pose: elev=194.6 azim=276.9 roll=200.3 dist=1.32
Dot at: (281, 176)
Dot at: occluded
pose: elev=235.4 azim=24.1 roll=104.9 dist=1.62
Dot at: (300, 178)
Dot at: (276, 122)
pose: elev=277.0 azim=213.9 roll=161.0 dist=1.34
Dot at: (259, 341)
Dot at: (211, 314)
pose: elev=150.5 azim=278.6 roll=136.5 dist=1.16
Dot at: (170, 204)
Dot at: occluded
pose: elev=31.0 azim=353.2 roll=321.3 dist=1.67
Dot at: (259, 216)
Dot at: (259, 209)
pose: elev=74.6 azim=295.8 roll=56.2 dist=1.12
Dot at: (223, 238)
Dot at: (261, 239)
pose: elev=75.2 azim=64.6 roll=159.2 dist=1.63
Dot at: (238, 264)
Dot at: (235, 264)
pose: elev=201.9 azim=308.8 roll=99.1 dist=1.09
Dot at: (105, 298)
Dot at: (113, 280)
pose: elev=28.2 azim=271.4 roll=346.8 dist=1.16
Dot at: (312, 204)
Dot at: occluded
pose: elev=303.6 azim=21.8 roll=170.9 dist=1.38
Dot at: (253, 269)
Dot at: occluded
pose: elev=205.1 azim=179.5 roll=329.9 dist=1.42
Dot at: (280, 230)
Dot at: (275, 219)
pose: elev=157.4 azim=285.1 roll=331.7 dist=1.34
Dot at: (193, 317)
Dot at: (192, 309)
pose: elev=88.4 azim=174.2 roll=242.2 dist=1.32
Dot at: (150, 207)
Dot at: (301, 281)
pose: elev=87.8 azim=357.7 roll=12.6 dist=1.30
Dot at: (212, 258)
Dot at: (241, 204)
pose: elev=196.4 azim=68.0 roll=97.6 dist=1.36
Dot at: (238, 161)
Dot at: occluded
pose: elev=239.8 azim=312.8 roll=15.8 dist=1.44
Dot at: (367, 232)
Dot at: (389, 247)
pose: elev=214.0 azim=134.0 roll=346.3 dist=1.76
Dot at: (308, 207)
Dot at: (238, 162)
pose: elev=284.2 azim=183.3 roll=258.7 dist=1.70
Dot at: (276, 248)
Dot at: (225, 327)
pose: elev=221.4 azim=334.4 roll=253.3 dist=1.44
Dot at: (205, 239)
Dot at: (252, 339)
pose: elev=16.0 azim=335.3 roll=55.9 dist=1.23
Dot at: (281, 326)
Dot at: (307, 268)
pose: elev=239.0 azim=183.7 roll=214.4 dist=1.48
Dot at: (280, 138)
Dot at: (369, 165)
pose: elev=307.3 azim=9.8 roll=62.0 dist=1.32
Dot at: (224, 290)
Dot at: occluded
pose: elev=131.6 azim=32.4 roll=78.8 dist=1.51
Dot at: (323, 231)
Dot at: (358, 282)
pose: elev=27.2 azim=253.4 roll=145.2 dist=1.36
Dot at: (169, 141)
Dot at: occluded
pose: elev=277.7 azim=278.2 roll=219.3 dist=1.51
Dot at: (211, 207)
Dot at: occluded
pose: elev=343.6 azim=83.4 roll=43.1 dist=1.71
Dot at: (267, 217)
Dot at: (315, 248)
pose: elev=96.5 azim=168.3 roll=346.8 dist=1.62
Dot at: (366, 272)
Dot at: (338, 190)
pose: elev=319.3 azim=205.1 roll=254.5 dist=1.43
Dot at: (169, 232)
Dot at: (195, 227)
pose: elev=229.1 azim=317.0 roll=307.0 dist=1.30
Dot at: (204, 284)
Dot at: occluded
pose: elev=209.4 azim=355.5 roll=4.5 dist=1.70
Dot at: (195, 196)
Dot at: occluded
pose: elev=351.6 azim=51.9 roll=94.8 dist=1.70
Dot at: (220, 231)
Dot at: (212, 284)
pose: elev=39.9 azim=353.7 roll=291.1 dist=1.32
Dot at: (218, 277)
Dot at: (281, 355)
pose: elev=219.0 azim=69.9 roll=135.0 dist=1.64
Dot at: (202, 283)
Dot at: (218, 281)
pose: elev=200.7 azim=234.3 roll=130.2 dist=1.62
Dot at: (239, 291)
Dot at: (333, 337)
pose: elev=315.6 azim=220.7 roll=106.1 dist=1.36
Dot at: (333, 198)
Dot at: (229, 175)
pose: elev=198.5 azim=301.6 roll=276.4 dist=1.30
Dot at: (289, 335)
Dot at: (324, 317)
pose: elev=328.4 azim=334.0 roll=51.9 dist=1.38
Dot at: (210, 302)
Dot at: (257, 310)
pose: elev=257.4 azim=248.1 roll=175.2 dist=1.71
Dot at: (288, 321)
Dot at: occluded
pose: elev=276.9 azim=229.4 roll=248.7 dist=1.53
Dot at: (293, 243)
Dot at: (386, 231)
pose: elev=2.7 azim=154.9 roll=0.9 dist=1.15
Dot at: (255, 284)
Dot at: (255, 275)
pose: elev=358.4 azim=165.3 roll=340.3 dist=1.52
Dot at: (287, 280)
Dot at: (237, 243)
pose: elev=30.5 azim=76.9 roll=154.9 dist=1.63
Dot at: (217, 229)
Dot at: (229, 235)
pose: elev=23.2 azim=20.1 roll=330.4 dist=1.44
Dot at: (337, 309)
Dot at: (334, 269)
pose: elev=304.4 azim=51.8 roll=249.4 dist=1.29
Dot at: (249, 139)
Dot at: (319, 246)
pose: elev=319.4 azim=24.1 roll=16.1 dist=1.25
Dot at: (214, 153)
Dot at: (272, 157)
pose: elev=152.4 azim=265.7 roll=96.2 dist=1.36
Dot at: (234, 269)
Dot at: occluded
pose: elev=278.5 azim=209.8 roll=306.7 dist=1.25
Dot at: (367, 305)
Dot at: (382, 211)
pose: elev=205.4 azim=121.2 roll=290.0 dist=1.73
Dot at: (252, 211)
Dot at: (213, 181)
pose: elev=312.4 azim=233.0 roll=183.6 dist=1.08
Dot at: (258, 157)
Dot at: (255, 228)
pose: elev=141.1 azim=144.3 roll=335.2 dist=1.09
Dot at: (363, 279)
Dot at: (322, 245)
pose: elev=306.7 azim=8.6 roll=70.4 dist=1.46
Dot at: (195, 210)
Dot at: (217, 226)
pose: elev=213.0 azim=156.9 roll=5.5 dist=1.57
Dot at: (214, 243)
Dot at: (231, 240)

## [Directions]
Copy out all of the rows above character for character, changing nothing.

## [Output of the exercise]
pose: elev=194.6 azim=276.9 roll=200.3 dist=1.32
Dot at: (281, 176)
Dot at: occluded
pose: elev=235.4 azim=24.1 roll=104.9 dist=1.62
Dot at: (300, 178)
Dot at: (276, 122)
pose: elev=277.0 azim=213.9 roll=161.0 dist=1.34
Dot at: (259, 341)
Dot at: (211, 314)
pose: elev=150.5 azim=278.6 roll=136.5 dist=1.16
Dot at: (170, 204)
Dot at: occluded
pose: elev=31.0 azim=353.2 roll=321.3 dist=1.67
Dot at: (259, 216)
Dot at: (259, 209)
pose: elev=74.6 azim=295.8 roll=56.2 dist=1.12
Dot at: (223, 238)
Dot at: (261, 239)
pose: elev=75.2 azim=64.6 roll=159.2 dist=1.63
Dot at: (238, 264)
Dot at: (235, 264)
pose: elev=201.9 azim=308.8 roll=99.1 dist=1.09
Dot at: (105, 298)
Dot at: (113, 280)
pose: elev=28.2 azim=271.4 roll=346.8 dist=1.16
Dot at: (312, 204)
Dot at: occluded
pose: elev=303.6 azim=21.8 roll=170.9 dist=1.38
Dot at: (253, 269)
Dot at: occluded
pose: elev=205.1 azim=179.5 roll=329.9 dist=1.42
Dot at: (280, 230)
Dot at: (275, 219)
pose: elev=157.4 azim=285.1 roll=331.7 dist=1.34
Dot at: (193, 317)
Dot at: (192, 309)
pose: elev=88.4 azim=174.2 roll=242.2 dist=1.32
Dot at: (150, 207)
Dot at: (301, 281)
pose: elev=87.8 azim=357.7 roll=12.6 dist=1.30
Dot at: (212, 258)
Dot at: (241, 204)
pose: elev=196.4 azim=68.0 roll=97.6 dist=1.36
Dot at: (238, 161)
Dot at: occluded
pose: elev=239.8 azim=312.8 roll=15.8 dist=1.44
Dot at: (367, 232)
Dot at: (389, 247)
pose: elev=214.0 azim=134.0 roll=346.3 dist=1.76
Dot at: (308, 207)
Dot at: (238, 162)
pose: elev=284.2 azim=183.3 roll=258.7 dist=1.70
Dot at: (276, 248)
Dot at: (225, 327)
pose: elev=221.4 azim=334.4 roll=253.3 dist=1.44
Dot at: (205, 239)
Dot at: (252, 339)
pose: elev=16.0 azim=335.3 roll=55.9 dist=1.23
Dot at: (281, 326)
Dot at: (307, 268)
pose: elev=239.0 azim=183.7 roll=214.4 dist=1.48
Dot at: (280, 138)
Dot at: (369, 165)
pose: elev=307.3 azim=9.8 roll=62.0 dist=1.32
Dot at: (224, 290)
Dot at: occluded
pose: elev=131.6 azim=32.4 roll=78.8 dist=1.51
Dot at: (323, 231)
Dot at: (358, 282)
pose: elev=27.2 azim=253.4 roll=145.2 dist=1.36
Dot at: (169, 141)
Dot at: occluded
pose: elev=277.7 azim=278.2 roll=219.3 dist=1.51
Dot at: (211, 207)
Dot at: occluded
pose: elev=343.6 azim=83.4 roll=43.1 dist=1.71
Dot at: (267, 217)
Dot at: (315, 248)
pose: elev=96.5 azim=168.3 roll=346.8 dist=1.62
Dot at: (366, 272)
Dot at: (338, 190)
pose: elev=319.3 azim=205.1 roll=254.5 dist=1.43
Dot at: (169, 232)
Dot at: (195, 227)
pose: elev=229.1 azim=317.0 roll=307.0 dist=1.30
Dot at: (204, 284)
Dot at: occluded
pose: elev=209.4 azim=355.5 roll=4.5 dist=1.70
Dot at: (195, 196)
Dot at: occluded
pose: elev=351.6 azim=51.9 roll=94.8 dist=1.70
Dot at: (220, 231)
Dot at: (212, 284)
pose: elev=39.9 azim=353.7 roll=291.1 dist=1.32
Dot at: (218, 277)
Dot at: (281, 355)
pose: elev=219.0 azim=69.9 roll=135.0 dist=1.64
Dot at: (202, 283)
Dot at: (218, 281)
pose: elev=200.7 azim=234.3 roll=130.2 dist=1.62
Dot at: (239, 291)
Dot at: (333, 337)
pose: elev=315.6 azim=220.7 roll=106.1 dist=1.36
Dot at: (333, 198)
Dot at: (229, 175)
pose: elev=198.5 azim=301.6 roll=276.4 dist=1.30
Dot at: (289, 335)
Dot at: (324, 317)
pose: elev=328.4 azim=334.0 roll=51.9 dist=1.38
Dot at: (210, 302)
Dot at: (257, 310)
pose: elev=257.4 azim=248.1 roll=175.2 dist=1.71
Dot at: (288, 321)
Dot at: occluded
pose: elev=276.9 azim=229.4 roll=248.7 dist=1.53
Dot at: (293, 243)
Dot at: (386, 231)
pose: elev=2.7 azim=154.9 roll=0.9 dist=1.15
Dot at: (255, 284)
Dot at: (255, 275)
pose: elev=358.4 azim=165.3 roll=340.3 dist=1.52
Dot at: (287, 280)
Dot at: (237, 243)
pose: elev=30.5 azim=76.9 roll=154.9 dist=1.63
Dot at: (217, 229)
Dot at: (229, 235)
pose: elev=23.2 azim=20.1 roll=330.4 dist=1.44
Dot at: (337, 309)
Dot at: (334, 269)
pose: elev=304.4 azim=51.8 roll=249.4 dist=1.29
Dot at: (249, 139)
Dot at: (319, 246)
pose: elev=319.4 azim=24.1 roll=16.1 dist=1.25
Dot at: (214, 153)
Dot at: (272, 157)
pose: elev=152.4 azim=265.7 roll=96.2 dist=1.36
Dot at: (234, 269)
Dot at: occluded
pose: elev=278.5 azim=209.8 roll=306.7 dist=1.25
Dot at: (367, 305)
Dot at: (382, 211)
pose: elev=205.4 azim=121.2 roll=290.0 dist=1.73
Dot at: (252, 211)
Dot at: (213, 181)
pose: elev=312.4 azim=233.0 roll=183.6 dist=1.08
Dot at: (258, 157)
Dot at: (255, 228)
pose: elev=141.1 azim=144.3 roll=335.2 dist=1.09
Dot at: (363, 279)
Dot at: (322, 245)
pose: elev=306.7 azim=8.6 roll=70.4 dist=1.46
Dot at: (195, 210)
Dot at: (217, 226)
pose: elev=213.0 azim=156.9 roll=5.5 dist=1.57
Dot at: (214, 243)
Dot at: (231, 240)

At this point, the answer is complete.